Nature field guides are filled with pictures of plants and animals that teach us what to look for and how to name what we see. For example, a flower finder might display pictures of different iris species, such as the illustrations in the plot below. You have in hand your own specimen from your garden, and you carefully compare it to each of the pictures until you find a good-enough match. The pictures come from Wikipedia, but the data used to create the plot are from the R dataset iris: sepal and petal length and width measured on 150 flowers equally divided across three species.
library(e1071) data(iris) attach(iris) ## classification mode # default with factor response: model <- svm(Species ~ ., data = iris) # alternatively the traditional interface: x <- subset(iris, select = -Species) y <- Species model <- svm(x, y) print(model) summary(model) # test with train data pred <- predict(model, x) # (same as:) pred <- fitted(model) # Check accuracy: table(pred, y) # compute decision values and probabilities: pred <- predict(model, x, decision.values = TRUE) attr(pred, "decision.values")[1:4,] # visualize (classes by color, SV by crosses): plot(cmdscale(dist(iris[,-5])), col = as.integer(iris[,5]), pch = c("o","+")[1:150 %in% model$index + 1])
We will focus on the last block of R code that generates the metric multidimensional scaling (MDS) of the distances separating the 150 flowers calculated from sepal and petal length and width (i.e., the dist function applied to the first four columns of the iris data). Species plays no role in the MDS with the flowers positioned in a two-dimensional space in order to reproduce the pairwise Euclidean distances. However, species is projected onto the plot using color, and the observations acting as support vectors are indicated with plus signs (+).
The setosa flowers are represented by black circles and black plus signs. These points are separated along the first dimension from the versicolor species in red and virginica in green. The second dimension, on the other hand, seems to reflect some within-species sources of differences that do not differentiate among the three iris types.
We should recall that the dist function calculates pairwise distances in the original space without any kernel transformation. The support vectors, on the other hand, were identified from the svm function using a radial kernel and then projected back onto the original observation space. Of course, we can change the kernel, which defaults to "radial" as in this example from the R package. A linear kernel may do just as well with the iris data, as you can see by adding kernel="linear" to the svm function in the above code.

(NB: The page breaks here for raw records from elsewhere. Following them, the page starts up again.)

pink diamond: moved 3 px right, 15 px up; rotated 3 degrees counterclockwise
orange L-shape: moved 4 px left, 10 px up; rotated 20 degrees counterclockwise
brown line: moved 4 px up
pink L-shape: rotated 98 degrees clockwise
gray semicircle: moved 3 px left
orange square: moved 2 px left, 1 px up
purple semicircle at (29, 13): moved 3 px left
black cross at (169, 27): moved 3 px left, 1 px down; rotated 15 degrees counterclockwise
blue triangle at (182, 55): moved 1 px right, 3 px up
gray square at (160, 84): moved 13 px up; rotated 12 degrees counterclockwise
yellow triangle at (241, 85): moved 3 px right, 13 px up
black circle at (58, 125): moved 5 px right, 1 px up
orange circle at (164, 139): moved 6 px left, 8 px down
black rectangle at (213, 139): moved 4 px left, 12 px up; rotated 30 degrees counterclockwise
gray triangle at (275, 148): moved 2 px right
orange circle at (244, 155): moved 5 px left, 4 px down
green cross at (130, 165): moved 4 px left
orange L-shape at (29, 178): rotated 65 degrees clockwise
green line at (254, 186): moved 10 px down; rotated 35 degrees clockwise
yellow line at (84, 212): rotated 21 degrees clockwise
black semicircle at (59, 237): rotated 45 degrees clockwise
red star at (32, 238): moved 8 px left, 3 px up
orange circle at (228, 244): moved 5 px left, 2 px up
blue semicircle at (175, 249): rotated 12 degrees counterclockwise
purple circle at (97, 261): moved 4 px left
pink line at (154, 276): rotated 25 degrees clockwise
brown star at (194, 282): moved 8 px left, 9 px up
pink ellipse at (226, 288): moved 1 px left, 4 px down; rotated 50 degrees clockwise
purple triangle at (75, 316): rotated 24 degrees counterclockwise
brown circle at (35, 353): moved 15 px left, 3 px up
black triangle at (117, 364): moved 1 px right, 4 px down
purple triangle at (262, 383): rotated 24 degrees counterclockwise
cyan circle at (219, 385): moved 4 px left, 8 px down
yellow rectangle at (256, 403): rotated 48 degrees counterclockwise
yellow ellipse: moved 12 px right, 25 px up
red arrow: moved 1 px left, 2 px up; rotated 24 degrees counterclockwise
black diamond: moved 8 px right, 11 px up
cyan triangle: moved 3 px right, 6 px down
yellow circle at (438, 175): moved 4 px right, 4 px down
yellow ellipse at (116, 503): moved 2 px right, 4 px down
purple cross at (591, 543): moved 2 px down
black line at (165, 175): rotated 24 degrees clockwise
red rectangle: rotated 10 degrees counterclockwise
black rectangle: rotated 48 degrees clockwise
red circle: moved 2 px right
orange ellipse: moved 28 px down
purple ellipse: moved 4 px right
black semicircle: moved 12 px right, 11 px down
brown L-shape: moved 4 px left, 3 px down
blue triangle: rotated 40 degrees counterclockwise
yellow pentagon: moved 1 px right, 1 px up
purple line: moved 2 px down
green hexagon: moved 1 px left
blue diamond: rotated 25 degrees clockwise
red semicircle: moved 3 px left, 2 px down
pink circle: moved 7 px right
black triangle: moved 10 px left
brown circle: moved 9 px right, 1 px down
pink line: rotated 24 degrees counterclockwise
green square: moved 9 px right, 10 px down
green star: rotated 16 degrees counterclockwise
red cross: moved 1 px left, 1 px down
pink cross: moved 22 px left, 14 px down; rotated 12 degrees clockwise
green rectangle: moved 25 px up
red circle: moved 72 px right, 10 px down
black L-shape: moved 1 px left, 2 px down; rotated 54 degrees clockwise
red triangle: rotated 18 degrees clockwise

It appears that we do not need all 150 flowers in order to identify the iris species. We know this because the svm function correctly classifies over 97% of the flowers with 51 support vectors (also called "landmarks" as noted in my last post Seeing Similarity in More Intricate Dimensions). The majority of the +'s are located between the two species with the greatest overlap. I have included the pictures so that the similarity of the red and green categories is obvious. This is where there will be confusion, and this is where the only misclassifications occur. If your iris is a setosa, your identification task is relatively easy and over quickly. But suppose that your iris resembles those in the cluster of red and green pluses between versicolor and virginica. This is where the finer distinctions are being made.
By design, this analysis was kept brief to draw an analogy between support vector machines and finder guides that we have all used to identify unknown plants and animals in the wild. Hopefully, it was a useful comparison that will help you understand how we classify new observations by measuring their distances in a kernel metric from a more limited set of support vectors (a type of global positioning with a minimal number of landmarks or exemplars as satellites).
When you are ready with your own data, you can view the videos from Chapter 9 of An Introduction to Statistical Learning with Applications in R to get a more complete outline of all the steps involved. My intent was simply to disrupt the feature mindset that relies on the cumulative contributions of separate attributes (e.g., the relative impact of each independent variable in a prediction equation). As objects become more complex, we stop seeing individual aspects and begin to bundle features into types or categories. We immediately recognize the object by its feature configuration, and these exemplars or landmarks become the new basis for our support vector representation.